- **Your instructions**
Reproduce the text of every row below line for line, with no changes, and leave the pictures out of your answer.

- **Data items**
_____

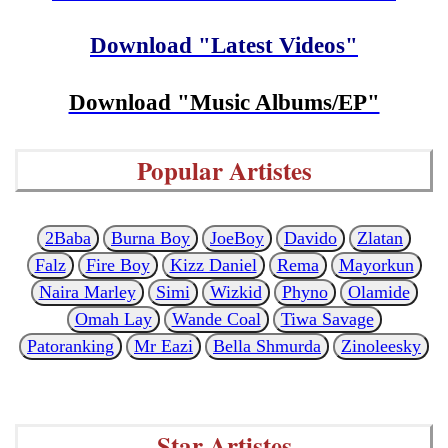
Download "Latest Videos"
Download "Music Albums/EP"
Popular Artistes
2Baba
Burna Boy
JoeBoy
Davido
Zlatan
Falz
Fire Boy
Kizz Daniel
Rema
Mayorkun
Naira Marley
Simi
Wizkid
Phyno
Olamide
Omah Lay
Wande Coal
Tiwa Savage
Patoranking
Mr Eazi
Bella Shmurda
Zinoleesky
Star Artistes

_____

- **Answer section**
Download "Latest Videos"
Download "Music Albums/EP"
Popular Artistes
2Baba
Burna Boy
JoeBoy
Davido
Zlatan
Falz
Fire Boy
Kizz Daniel
Rema
Mayorkun
Naira Marley
Simi
Wizkid
Phyno
Olamide
Omah Lay
Wande Coal
Tiwa Savage
Patoranking
Mr Eazi
Bella Shmurda
Zinoleesky
Star Artistes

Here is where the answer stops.